*STATED GOAL*: Present every line of the records below as one continuous numbered list, omitting any blank lines.

─── RECORD LIST

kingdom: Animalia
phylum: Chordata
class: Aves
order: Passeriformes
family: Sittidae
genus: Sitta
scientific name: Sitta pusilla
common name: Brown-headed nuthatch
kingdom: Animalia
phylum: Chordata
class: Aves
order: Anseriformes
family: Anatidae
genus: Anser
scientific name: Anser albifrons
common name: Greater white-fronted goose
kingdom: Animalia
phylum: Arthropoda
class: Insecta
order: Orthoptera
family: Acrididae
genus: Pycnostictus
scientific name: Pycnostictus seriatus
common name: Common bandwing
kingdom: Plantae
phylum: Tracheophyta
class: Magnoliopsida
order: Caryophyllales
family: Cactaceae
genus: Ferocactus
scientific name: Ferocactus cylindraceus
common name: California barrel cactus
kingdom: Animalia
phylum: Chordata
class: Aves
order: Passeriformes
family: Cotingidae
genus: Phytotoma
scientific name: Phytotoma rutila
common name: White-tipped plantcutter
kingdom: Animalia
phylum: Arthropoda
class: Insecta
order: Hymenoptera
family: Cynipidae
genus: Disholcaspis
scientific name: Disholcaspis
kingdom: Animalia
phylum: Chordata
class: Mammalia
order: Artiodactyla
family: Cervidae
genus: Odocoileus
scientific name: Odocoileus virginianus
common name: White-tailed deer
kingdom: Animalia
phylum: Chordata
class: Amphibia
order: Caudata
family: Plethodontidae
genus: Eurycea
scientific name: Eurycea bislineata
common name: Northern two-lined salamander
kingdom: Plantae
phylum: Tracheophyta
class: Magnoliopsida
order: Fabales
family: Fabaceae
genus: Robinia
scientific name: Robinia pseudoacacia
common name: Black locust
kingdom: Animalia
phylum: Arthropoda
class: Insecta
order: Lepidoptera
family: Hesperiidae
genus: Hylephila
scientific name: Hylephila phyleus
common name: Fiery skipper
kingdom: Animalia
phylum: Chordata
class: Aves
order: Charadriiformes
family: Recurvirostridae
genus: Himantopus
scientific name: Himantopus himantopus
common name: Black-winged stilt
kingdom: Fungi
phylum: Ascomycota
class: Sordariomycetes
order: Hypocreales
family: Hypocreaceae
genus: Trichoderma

──────

*THE RESPONSE*:
1. kingdom: Animalia
2. phylum: Chordata
3. class: Aves
4. order: Passeriformes
5. family: Sittidae
6. genus: Sitta
7. scientific name: Sitta pusilla
8. common name: Brown-headed nuthatch
9. kingdom: Animalia
10. phylum: Chordata
11. class: Aves
12. order: Anseriformes
13. family: Anatidae
14. genus: Anser
15. scientific name: Anser albifrons
16. common name: Greater white-fronted goose
17. kingdom: Animalia
18. phylum: Arthropoda
19. class: Insecta
20. order: Orthoptera
21. family: Acrididae
22. genus: Pycnostictus
23. scientific name: Pycnostictus seriatus
24. common name: Common bandwing
25. kingdom: Plantae
26. phylum: Tracheophyta
27. class: Magnoliopsida
28. order: Caryophyllales
29. family: Cactaceae
30. genus: Ferocactus
31. scientific name: Ferocactus cylindraceus
32. common name: California barrel cactus
33. kingdom: Animalia
34. phylum: Chordata
35. class: Aves
36. order: Passeriformes
37. family: Cotingidae
38. genus: Phytotoma
39. scientific name: Phytotoma rutila
40. common name: White-tipped plantcutter
41. kingdom: Animalia
42. phylum: Arthropoda
43. class: Insecta
44. order: Hymenoptera
45. family: Cynipidae
46. genus: Disholcaspis
47. scientific name: Disholcaspis
48. kingdom: Animalia
49. phylum: Chordata
50. class: Mammalia
51. order: Artiodactyla
52. family: Cervidae
53. genus: Odocoileus
54. scientific name: Odocoileus virginianus
55. common name: White-tailed deer
56. kingdom: Animalia
57. phylum: Chordata
58. class: Amphibia
59. order: Caudata
60. family: Plethodontidae
61. genus: Eurycea
62. scientific name: Eurycea bislineata
63. common name: Northern two-lined salamander
64. kingdom: Plantae
65. phylum: Tracheophyta
66. class: Magnoliopsida
67. order: Fabales
68. family: Fabaceae
69. genus: Robinia
70. scientific name: Robinia pseudoacacia
71. common name: Black locust
72. kingdom: Animalia
73. phylum: Arthropoda
74. class: Insecta
75. order: Lepidoptera
76. family: Hesperiidae
77. genus: Hylephila
78. scientific name: Hylephila phyleus
79. common name: Fiery skipper
80. kingdom: Animalia
81. phylum: Chordata
82. class: Aves
83. order: Charadriiformes
84. family: Recurvirostridae
85. genus: Himantopus
86. scientific name: Himantopus himantopus
87. common name: Black-winged stilt
88. kingdom: Fungi
89. phylum: Ascomycota
90. class: Sordariomycetes
91. order: Hypocreales
92. family: Hypocreaceae
93. genus: Trichoderma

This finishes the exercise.